Create mirrors of bioinformatics sources
Having a local copies of bioinformatic databases in a published/common/conventional location will save the time and energy of researchers needing access this data. It should save build time as clients won't have to reach out to the web.
other sources that need to be mirrored:
Notes from Jeremy Horst
These are the profile databases that I see as structural in nature, or otherwise highly relevant to anything we would do. SCOP ftp://toolkit.lmb.uni-muenchen.de/HHsearch/databases/scop70_1.75.hhm.tar.gz PDB70 ftp://toolkit.lmb.uni-muenchen.de/HHsearch/databases/pdb70_18Nov10.hhm.tar.gz These are required for building the profile HMMs in HHsearch: ftp://toolkit.lmb.uni-muenchen.de/HHsearch/databases/nr70.tar.gz ftp://toolkit.lmb.uni-muenchen.de/HHsearch/databases/nr90.tar.gz HHsearch can only be run on 64bit machines, so definitely no need to load these on any fp1-160. Others for Ram & Hong & others to consider are: PFAM SUPFAM TIGRFAM PANTHER COG KOG CATH
- 2010-12-22 migrated home directory to cosmos instead of nas4, created cronjob,
- Created download area
- Modified rsyncPDB.sh script
- Started initial download
- 2010-12-22 following errors seem to be related to poor nfs behavior on nas4 - moving home directory got rid of problems.

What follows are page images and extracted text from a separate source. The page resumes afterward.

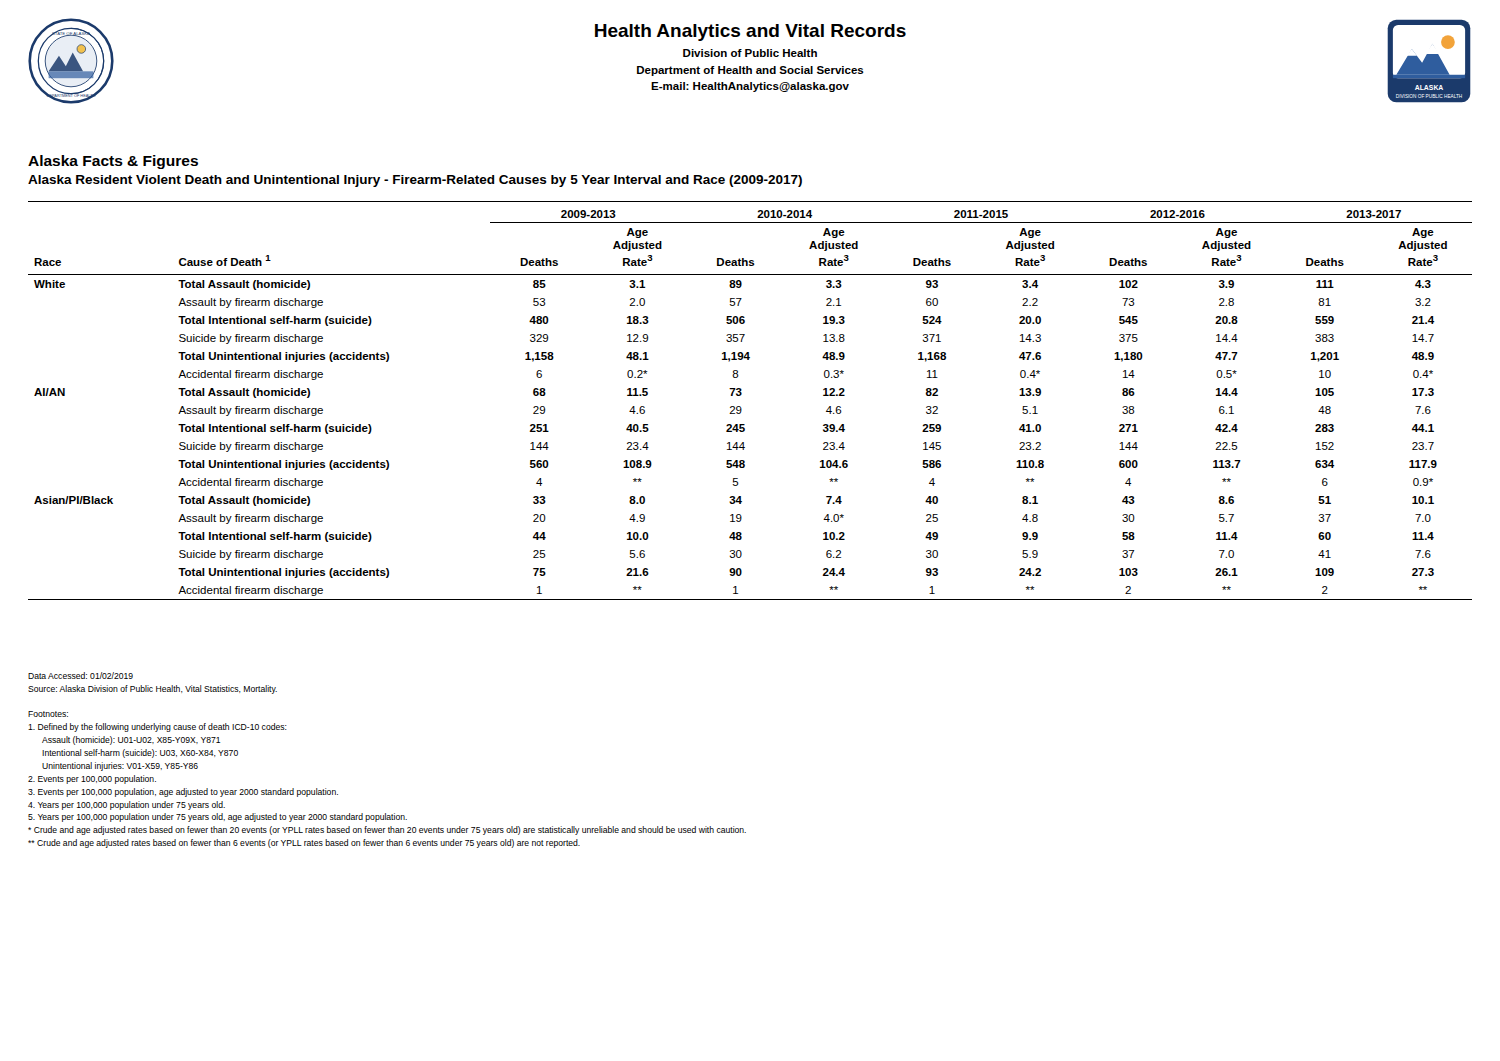STATE OF ALASKA DEPARTMENT OF HEALTH
Health Analytics and Vital Records
Division of Public Health
Department of Health and Social Services
E-mail: HealthAnalytics@alaska.gov
ALASKA DIVISION OF PUBLIC HEALTH
Alaska Facts & Figures
Alaska Resident Violent Death and Unintentional Injury - Firearm-Related Causes by 5 Year Interval and Race (2009-2017)
| | | 2009-2013 | 2010-2014 | 2011-2015 | 2012-2016 | 2013-2017 |
| --- | --- | --- | --- | --- | --- | --- |
| Race | Cause of Death 1 | Deaths | Age Adjusted Rate 3 | Deaths | Age Adjusted Rate 3 | Deaths | Age Adjusted Rate 3 | Deaths | Age Adjusted Rate 3 | Deaths | Age Adjusted Rate 3 |
| White | Total Assault (homicide) | 85 | 3.1 | 89 | 3.3 | 93 | 3.4 | 102 | 3.9 | 111 | 4.3 |
| | Assault by firearm discharge | 53 | 2.0 | 57 | 2.1 | 60 | 2.2 | 73 | 2.8 | 81 | 3.2 |
| | Total Intentional self-harm (suicide) | 480 | 18.3 | 506 | 19.3 | 524 | 20.0 | 545 | 20.8 | 559 | 21.4 |
| | Suicide by firearm discharge | 329 | 12.9 | 357 | 13.8 | 371 | 14.3 | 375 | 14.4 | 383 | 14.7 |
| | Total Unintentional injuries (accidents) | 1,158 | 48.1 | 1,194 | 48.9 | 1,168 | 47.6 | 1,180 | 47.7 | 1,201 | 48.9 |
| | Accidental firearm discharge | 6 | 0.2* | 8 | 0.3* | 11 | 0.4* | 14 | 0.5* | 10 | 0.4* |
| AI/AN | Total Assault (homicide) | 68 | 11.5 | 73 | 12.2 | 82 | 13.9 | 86 | 14.4 | 105 | 17.3 |
| | Assault by firearm discharge | 29 | 4.6 | 29 | 4.6 | 32 | 5.1 | 38 | 6.1 | 48 | 7.6 |
| | Total Intentional self-harm (suicide) | 251 | 40.5 | 245 | 39.4 | 259 | 41.0 | 271 | 42.4 | 283 | 44.1 |
| | Suicide by firearm discharge | 144 | 23.4 | 144 | 23.4 | 145 | 23.2 | 144 | 22.5 | 152 | 23.7 |
| | Total Unintentional injuries (accidents) | 560 | 108.9 | 548 | 104.6 | 586 | 110.8 | 600 | 113.7 | 634 | 117.9 |
| | Accidental firearm discharge | 4 | ** | 5 | ** | 4 | ** | 4 | ** | 6 | 0.9* |
| Asian/PI/Black | Total Assault (homicide) | 33 | 8.0 | 34 | 7.4 | 40 | 8.1 | 43 | 8.6 | 51 | 10.1 |
| | Assault by firearm discharge | 20 | 4.9 | 19 | 4.0* | 25 | 4.8 | 30 | 5.7 | 37 | 7.0 |
| | Total Intentional self-harm (suicide) | 44 | 10.0 | 48 | 10.2 | 49 | 9.9 | 58 | 11.4 | 60 | 11.4 |
| | Suicide by firearm discharge | 25 | 5.6 | 30 | 6.2 | 30 | 5.9 | 37 | 7.0 | 41 | 7.6 |
| | Total Unintentional injuries (accidents) | 75 | 21.6 | 90 | 24.4 | 93 | 24.2 | 103 | 26.1 | 109 | 27.3 |
| | Accidental firearm discharge | 1 | ** | 1 | ** | 1 | ** | 2 | ** | 2 | ** |
Data Accessed: 01/02/2019
Source: Alaska Division of Public Health, Vital Statistics, Mortality.
Footnotes:
1. Defined by the following underlying cause of death ICD-10 codes:
Assault (homicide): U01-U02, X85-Y09X, Y871
Intentional self-harm (suicide): U03, X60-X84, Y870
Unintentional injuries: V01-X59, Y85-Y86
2. Events per 100,000 population.
3. Events per 100,000 population, age adjusted to year 2000 standard population.
4. Years per 100,000 population under 75 years old.
5. Years per 100,000 population under 75 years old, age adjusted to year 2000 standard population.
* Crude and age adjusted rates based on fewer than 20 events (or YPLL rates based on fewer than 20 events under 75 years old) are statistically unreliable and should be used with caution.
** Crude and age adjusted rates based on fewer than 6 events (or YPLL rates based on fewer than 6 events under 75 years old) are not reported.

Need to investigate these rsync errors:
# grep rsync rsync.log rsync error: received SIGUSR1 or SIGINT (code 20) at rsync.c(231) rsync: read error: Connection reset by peer (104) rsync error: error in rsync protocol data stream (code 12) at io.c(515) rsync: connection unexpectedly closed (42276265 bytes received so far) [generator] rsync error: error in rsync protocol data stream (code 12) at io.c(359) rsync: writefd_unbuffered failed to write 4092 bytes: phase "unknown" [generator]: Connection reset by peer (104) rsync error: error in rsync protocol data stream (code 12) at io.c(909) rsync error: received SIGUSR1 or SIGINT (code 20) at main.c(965)
This project, for being so seemingly simply, has been amazingly difficult to wrap up because of continued issues with nas4. nas4 is also being used in cluster jobs, so performance is miserable.
I've moved the PDB home directory to a different NFS server and will start the sync process again.